Dear Prime Minister,

Following the High Court's recent decision in Plaintiff M68/2015 v Minister for Immigration and Border Protection, we, the undersigned law firms, community legal organisations, legal bodies and legal associations, jointly urge you to let the 267 individuals at risk of removal to offshore processing centres stay in Australia. We strongly advocate for the end of offshore detention and request you bring all asylum seekers and refugees in regional processing facilities back to mainland Australia.

In response to the High Court decision, the United Nations' Office of the High Commissioner for Human Rights has expressed concerns that “transferring these 267 individuals to Nauru ... would put Australia at risk of breaching its obligation not to return any person to cruel, inhuman or degrading treatment under the Convention against Torture.”

As a legal community, we have serious concerns about sending people to offshore processing centres.

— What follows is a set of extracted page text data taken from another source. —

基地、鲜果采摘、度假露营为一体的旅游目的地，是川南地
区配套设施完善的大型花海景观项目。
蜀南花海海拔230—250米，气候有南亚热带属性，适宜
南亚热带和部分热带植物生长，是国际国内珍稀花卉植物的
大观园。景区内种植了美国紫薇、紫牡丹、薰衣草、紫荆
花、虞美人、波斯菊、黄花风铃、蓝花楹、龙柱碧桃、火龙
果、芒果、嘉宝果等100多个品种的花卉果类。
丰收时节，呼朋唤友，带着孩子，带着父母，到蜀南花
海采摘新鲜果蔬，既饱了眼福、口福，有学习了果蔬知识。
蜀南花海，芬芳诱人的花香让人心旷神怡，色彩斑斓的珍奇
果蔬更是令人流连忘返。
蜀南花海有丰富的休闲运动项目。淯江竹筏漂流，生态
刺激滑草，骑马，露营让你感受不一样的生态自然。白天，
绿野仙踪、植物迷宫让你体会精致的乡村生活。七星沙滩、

We are concerned that the current offshore detention regime undermines a core principle of the rule of law, that of access to justice. We remain concerned that those in offshore processing centres are being denied this fundamental right.

Community legal organisations, legal bodies and associations, including the under-signed, have raised concerns about these issues with the government over many years. For example, in 2013, the Law Council of Australia, in reference to the plight of asylum seekers held on Nauru, noted that the Australian government must “honour its international commitments to ensure access to justice and the right to a fair trial". Last year the Refugee Council of Australia led over 100 organisations (including many legal organisations) in calling for an immediate moratorium on offshore transfers, in part because of concerns of a lack of procedural fairness involved in the transfer process.

Despite our combined advocacy, it remains difficult for Australian lawyers to visit asylum seekers and refugees on Nauru or Manus Island to provide advice and representation as required. There continues to be a lack of local lawyers able to assist asylum seekers in legal matters. As a result, the Australian Government is deliberately transferring these vulnerable individuals to a place where it is difficult to obtain adequate legal advice.

We are particularly concerned at reports that many allegations of sexual assault made by asylum seekers and refugees on Nauru have not been properly investigated by the Nauruan authorities. We are gravely concerned about sending women and children to places where the Australian government cannot guarantee their protection under the law from physical violence.

This lack of access to justice for individuals sent to offshore processing centres is contrary to our international law obligations. Access to adequate legal advice is a fundamental pillar of the rule of law. International standards require that asylum seekers be provided adequate legal assistance to make their claims.

The United Nations also expressed concerns regarding the retrospective amendment to the Migration Act, passed by the Australian Parliament following the commencement of the M/68 case. The UN noted that this amendment, “significantly contravenes the letter and spirit of international human rights law”. We share the UN's concern regarding the retrospective insertion of section 198AHA of the Migration Act prior to the hearing.

The rule of law requires not only access to legal advice, but also that the law be readily known and available, certain and clear. Retrospective legislation by its nature offends these principles.